EXERCISE BRIEF: Transcribe exactly everything in the data below from the line containing "rsandfertig, Lieferzeit ca. 1 - 3 Werktage" down to the line containing "Angebot (PDF)", both lines included and nothing further.

MATERIALS PROVIDED:
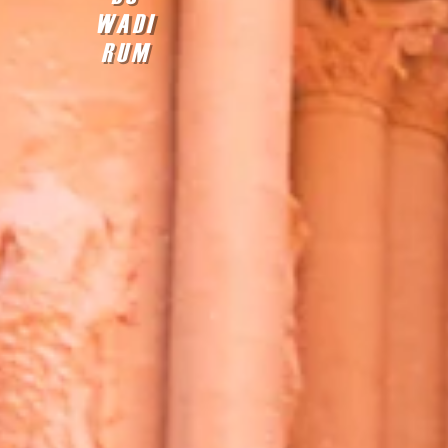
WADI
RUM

* * *

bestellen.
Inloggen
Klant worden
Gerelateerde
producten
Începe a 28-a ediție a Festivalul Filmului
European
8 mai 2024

==

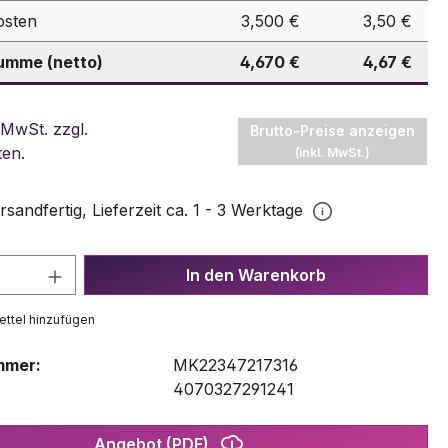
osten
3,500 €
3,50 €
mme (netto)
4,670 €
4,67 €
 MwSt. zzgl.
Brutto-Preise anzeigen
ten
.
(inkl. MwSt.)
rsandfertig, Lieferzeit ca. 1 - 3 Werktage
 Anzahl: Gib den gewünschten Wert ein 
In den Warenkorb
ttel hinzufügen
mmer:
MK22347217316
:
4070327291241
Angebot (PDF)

EXERCISE OUTPUT:
rsandfertig, Lieferzeit ca. 1 - 3 Werktage
 Anzahl: Gib den gewünschten Wert ein 
In den Warenkorb
ttel hinzufügen
mmer:
MK22347217316
:
4070327291241
Angebot (PDF)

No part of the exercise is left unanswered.